Jonathan Lee Iverson is on the mic! Ringling Brother and Barnum & Bailey’s youngest, first New Yorker, and first African American ringmaster joins the podcast today to wax philosophic on raising children, singers as athletes, and the evolution of the circus industry.
One of the original choreographers of aerial dance in the Bay Area, Joanna Haigood, talks about her influences growing up on the east coast and then moving to San Fransisco (20:20). She expounds upon her fascination of architecture as an access point for telling the stories of place (24:00), highlighting the African American experience (31:00) and using her art as activism (37:20)

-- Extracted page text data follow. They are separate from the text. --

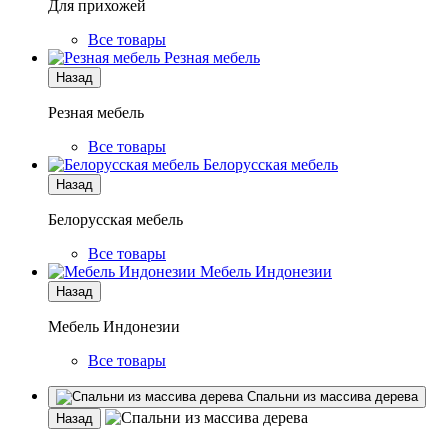
Для прихожей
Все товары
Резная мебель
Назад
Резная мебель
Все товары
Белорусская мебель
Назад
Белорусская мебель
Все товары
Мебель Индонезии
Назад
Мебель Индонезии
Все товары
Спальни из массива дерева
Назад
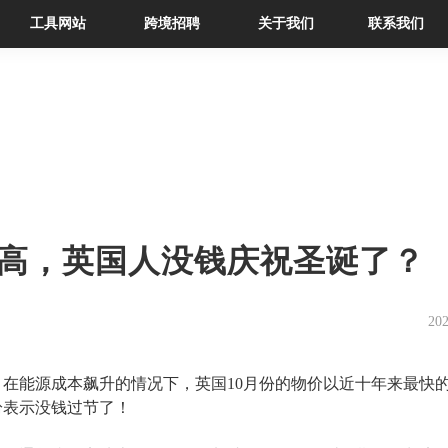
工具网站
跨境招聘
关于我们
联系我们
高，英国人没钱庆祝圣诞了？
202
，在能源成本飙升的情况下，英国
10月份的
物价
以近十年来最快
纷表示没钱过节了！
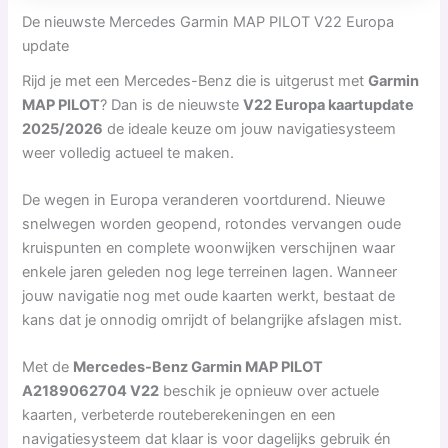
De nieuwste Mercedes Garmin MAP PILOT V22 Europa
update
Rijd je met een Mercedes-Benz die is uitgerust met
Garmin
MAP PILOT
? Dan is de nieuwste
V22 Europa kaartupdate
2025/2026
de ideale keuze om jouw navigatiesysteem
weer volledig actueel te maken.
De wegen in Europa veranderen voortdurend. Nieuwe
snelwegen worden geopend, rotondes vervangen oude
kruispunten en complete woonwijken verschijnen waar
enkele jaren geleden nog lege terreinen lagen. Wanneer
jouw navigatie nog met oude kaarten werkt, bestaat de
kans dat je onnodig omrijdt of belangrijke afslagen mist.
Met de
Mercedes-Benz Garmin MAP PILOT
A2189062704 V22
beschik je opnieuw over actuele
kaarten, verbeterde routeberekeningen en een
navigatiesysteem dat klaar is voor dagelijks gebruik én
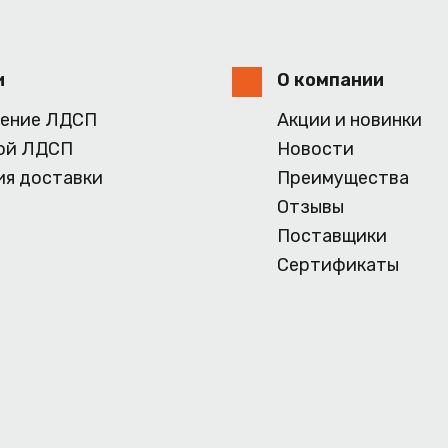
и
О компании
ение ЛДСП
Акции и новинки
ой ЛДСП
Новости
ия доставки
Преимущества
Отзывы
Поставщики
Сертификаты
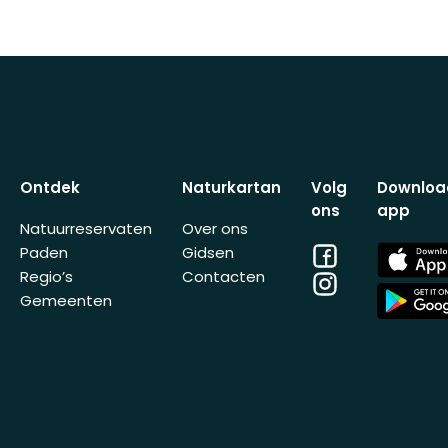
Ontdek
Naturkartan
Volg
Downloa
ons
app
Natuurreservaten
Over ons
Facebook
App
Paden
Gidsen
Store
Regio’s
Contacten
Instagram
App
Gemeenten
Store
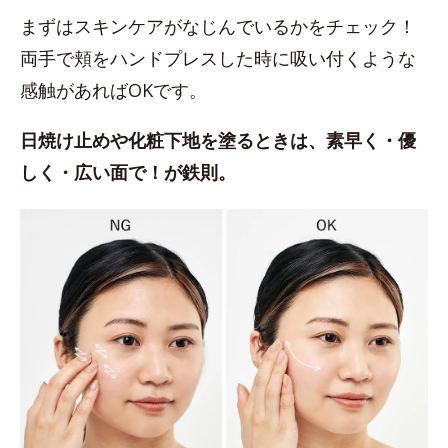
まずはスキンケアがなじんでいるかをチェック！
両手で頬をハンドプレスした時に吸い付くような
感触があればOKです。
日焼け止めや化粧下地を塗るときは、素早く・優
しく・広い面で！が鉄則。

Lisa Lottie is a one woman show who has traveled the world for over a decade with her hula hoops. In this interview, we dive into how she got her start at a traditional circus in India (9:36). She then goes on to share some important lessons she learned while attending circus schools in Rio de Janeiro, Brazil (22:34) and London, England (25:25) that ALL those considering circus school should hear. Later in the interview, we dive into the art of street performing (31:16) and how capitalism and COVID-19 have changed the landscape of performance (50:29). Featuring a guest appearance from Lisa’s foster cat.
Jon Stranks started his professional career at the age of 6 years old. (7:18). He went on to be in a winning acrobatic troupe on Britain’s Got Talent (13:54) before making the transition from competing to performing (17:09) on Cirque du Soleil’s stages, most recently in Messi 10 (25:52). During quarantine he has taken his work online and begun coaching handstands (31:24). Oh , yeah! And he has the real dirt on the Ellen Show (23:01)!
Born in China under the rule of Chairman Mao Zehdong, Guang Rong Lu began his circus training at the age of 11. After a long career as a performer, Mister Lu arrived in Australia to bring with him systems of teaching circus. He aided in establishing The National Institute of Circus Arts in Melbourne, Australia and worked as head coach in the program. In this interview, Mister Lu outlines how the financial philosophies nations adopt influence how circus artists train and work they create, and how he and circus have changed over his 55-year career.
Listen in as hoop artist and self-proclaimed sparkling garbage, Julie Marshall, grapples with the question: WTF is ART anyway? And how the heck can circus artists make work that channels individual expression while maintaining technique, clarity of vision, and a relationship to the audience? This interview addresses “the taste gap” (as defined in the quote below) as well as topics such as body image, mental health, and the importance of being totally ridiculous.